Written instruction:
Please copy out each of the following items character for character, leaving nothing out and changing nothing.

Data entries:
☆ ☆ ☆ ☆ ☆ ☆ ☆

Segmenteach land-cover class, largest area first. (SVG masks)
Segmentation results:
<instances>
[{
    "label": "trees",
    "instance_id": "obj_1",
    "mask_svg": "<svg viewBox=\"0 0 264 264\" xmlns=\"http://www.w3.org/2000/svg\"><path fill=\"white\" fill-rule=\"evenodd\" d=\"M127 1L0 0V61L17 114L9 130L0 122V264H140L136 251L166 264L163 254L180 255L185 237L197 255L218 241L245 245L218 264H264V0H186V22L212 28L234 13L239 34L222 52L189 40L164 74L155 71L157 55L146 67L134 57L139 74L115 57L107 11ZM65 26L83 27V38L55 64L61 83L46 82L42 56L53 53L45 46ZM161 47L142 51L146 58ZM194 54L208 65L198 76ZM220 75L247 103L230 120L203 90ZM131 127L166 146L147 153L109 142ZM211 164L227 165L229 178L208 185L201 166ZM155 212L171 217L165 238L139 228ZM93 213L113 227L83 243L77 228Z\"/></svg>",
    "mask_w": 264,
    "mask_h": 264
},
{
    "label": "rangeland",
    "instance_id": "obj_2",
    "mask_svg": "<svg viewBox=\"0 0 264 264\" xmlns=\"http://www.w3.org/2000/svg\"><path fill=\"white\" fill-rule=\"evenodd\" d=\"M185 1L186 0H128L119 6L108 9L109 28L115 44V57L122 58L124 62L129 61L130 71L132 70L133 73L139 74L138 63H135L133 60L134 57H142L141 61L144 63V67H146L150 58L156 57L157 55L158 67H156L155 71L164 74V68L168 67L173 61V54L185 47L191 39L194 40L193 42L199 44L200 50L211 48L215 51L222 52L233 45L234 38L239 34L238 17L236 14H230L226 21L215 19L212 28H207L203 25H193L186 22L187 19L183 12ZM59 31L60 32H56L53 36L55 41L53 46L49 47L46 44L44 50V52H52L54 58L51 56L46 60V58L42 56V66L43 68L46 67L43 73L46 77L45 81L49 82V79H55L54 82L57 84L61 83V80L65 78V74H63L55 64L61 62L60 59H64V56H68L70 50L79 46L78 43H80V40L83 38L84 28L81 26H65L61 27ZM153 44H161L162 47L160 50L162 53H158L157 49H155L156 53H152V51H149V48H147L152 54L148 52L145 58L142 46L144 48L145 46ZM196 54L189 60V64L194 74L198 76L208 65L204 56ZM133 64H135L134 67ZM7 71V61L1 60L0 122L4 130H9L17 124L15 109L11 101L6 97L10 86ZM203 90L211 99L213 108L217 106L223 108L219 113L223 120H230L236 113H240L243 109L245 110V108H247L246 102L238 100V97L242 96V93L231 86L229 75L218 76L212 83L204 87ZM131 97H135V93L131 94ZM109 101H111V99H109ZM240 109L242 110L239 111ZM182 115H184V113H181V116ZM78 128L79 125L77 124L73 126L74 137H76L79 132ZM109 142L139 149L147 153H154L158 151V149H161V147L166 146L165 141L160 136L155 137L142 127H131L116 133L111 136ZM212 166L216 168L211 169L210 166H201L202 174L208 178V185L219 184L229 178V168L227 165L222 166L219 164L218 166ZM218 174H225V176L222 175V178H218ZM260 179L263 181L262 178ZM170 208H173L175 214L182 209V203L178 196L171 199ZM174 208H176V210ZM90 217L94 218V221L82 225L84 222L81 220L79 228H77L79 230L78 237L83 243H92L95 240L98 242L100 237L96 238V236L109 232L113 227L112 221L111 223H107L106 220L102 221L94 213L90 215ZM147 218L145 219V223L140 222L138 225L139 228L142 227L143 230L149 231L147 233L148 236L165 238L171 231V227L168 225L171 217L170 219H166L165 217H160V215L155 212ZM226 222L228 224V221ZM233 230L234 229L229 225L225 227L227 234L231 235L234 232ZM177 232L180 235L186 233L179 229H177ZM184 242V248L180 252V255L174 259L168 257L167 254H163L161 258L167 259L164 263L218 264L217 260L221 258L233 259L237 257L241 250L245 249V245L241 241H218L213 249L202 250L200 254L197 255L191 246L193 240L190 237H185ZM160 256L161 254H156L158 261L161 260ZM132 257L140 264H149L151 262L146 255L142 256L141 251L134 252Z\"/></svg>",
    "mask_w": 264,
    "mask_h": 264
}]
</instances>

☆ ☆ ☆ ☆ ☆ ☆ ☆

Answer to the exercise:
Segmenteach land-cover class, largest area first. (SVG masks)
Segmentation results:
<instances>
[{
    "label": "trees",
    "instance_id": "obj_1",
    "mask_svg": "<svg viewBox=\"0 0 264 264\" xmlns=\"http://www.w3.org/2000/svg\"><path fill=\"white\" fill-rule=\"evenodd\" d=\"M127 1L0 0V61L17 114L9 130L0 122V264H140L136 251L166 264L163 254L180 255L185 237L197 255L218 241L245 245L218 264H264V0H186V22L212 28L234 13L239 34L222 52L189 40L164 74L155 71L157 55L146 67L134 57L139 74L115 57L107 11ZM65 26L83 27V38L55 64L61 83L46 82L42 56L53 53L45 46ZM161 47L142 51L146 58ZM194 54L208 65L198 76ZM220 75L247 103L230 120L203 90ZM131 127L166 146L147 153L109 142ZM211 164L227 165L229 178L208 185L201 166ZM155 212L171 217L165 238L139 228ZM93 213L113 227L83 243L77 228Z\"/></svg>",
    "mask_w": 264,
    "mask_h": 264
},
{
    "label": "rangeland",
    "instance_id": "obj_2",
    "mask_svg": "<svg viewBox=\"0 0 264 264\" xmlns=\"http://www.w3.org/2000/svg\"><path fill=\"white\" fill-rule=\"evenodd\" d=\"M185 1L186 0H128L119 6L108 9L109 28L115 44V57L122 58L124 62L129 61L130 71L132 70L133 73L139 74L138 63H135L133 60L134 57H142L141 61L144 63V67H146L150 58L156 57L157 55L158 67H156L155 71L164 74V68L168 67L173 61V54L185 47L191 39L194 40L193 42L199 44L200 50L211 48L215 51L222 52L233 45L234 38L239 34L238 17L236 14H230L226 21L215 19L212 28H207L203 25H193L186 22L187 19L183 12ZM59 31L60 32H56L53 36L55 41L53 46L49 47L46 44L44 50V52H52L54 58L51 56L46 60V58L42 56V66L43 68L46 67L43 73L46 77L45 81L49 82V79H55L54 82L57 84L61 83V80L65 78V74H63L55 64L61 62L60 59H64V56H68L70 50L79 46L78 43H80V40L83 38L84 28L81 26H65L61 27ZM153 44H161L162 47L160 50L162 53H158L157 49H155L156 53H152V51H149V48H147L152 54L148 52L145 58L142 46L144 48L145 46ZM196 54L189 60V64L194 74L198 76L208 65L204 56ZM133 64H135L134 67ZM7 71V61L1 60L0 122L4 130H9L17 124L15 109L11 101L6 97L10 86ZM203 90L211 99L213 108L217 106L223 108L219 113L223 120H230L236 113H240L243 109L245 110V108H247L246 102L238 100V97L242 96V93L231 86L229 75L218 76L212 83L204 87ZM131 97H135V93L131 94ZM109 101H111V99H109ZM240 109L242 110L239 111ZM182 115H184V113H181V116ZM78 128L79 125L77 124L73 126L74 137H76L79 132ZM109 142L139 149L147 153H154L158 151V149H161V147L166 146L165 141L160 136L155 137L142 127H131L116 133L111 136ZM212 166L216 168L211 169L210 166H201L202 174L208 178V185L219 184L229 178V168L227 165L222 166L219 164L218 166ZM218 174H225V176L222 175V178H218ZM260 179L263 181L262 178ZM170 208H173L175 214L182 209V203L178 196L171 199ZM174 208H176V210ZM90 217L94 218V221L82 225L84 222L81 220L79 228H77L79 230L78 237L83 243H92L95 240L98 242L100 237L96 238V236L109 232L113 227L112 221L111 223H107L106 220L102 221L94 213L90 215ZM147 218L145 219V223L140 222L138 225L139 228L142 227L143 230L149 231L147 233L148 236L165 238L171 231V227L168 225L171 217L170 219H166L165 217H160V215L155 212ZM226 222L228 224V221ZM233 230L234 229L229 225L225 227L227 234L231 235L234 232ZM177 232L180 235L186 233L179 229H177ZM184 242V248L180 252V255L174 259L168 257L167 254H163L161 258L167 259L164 263L218 264L217 260L221 258L233 259L237 257L241 250L245 249V245L241 241H218L213 249L202 250L200 254L197 255L191 246L193 240L190 237H185ZM160 256L161 254H156L158 261L161 260ZM132 257L140 264H149L151 262L146 255L142 256L141 251L134 252Z\"/></svg>",
    "mask_w": 264,
    "mask_h": 264
}]
</instances>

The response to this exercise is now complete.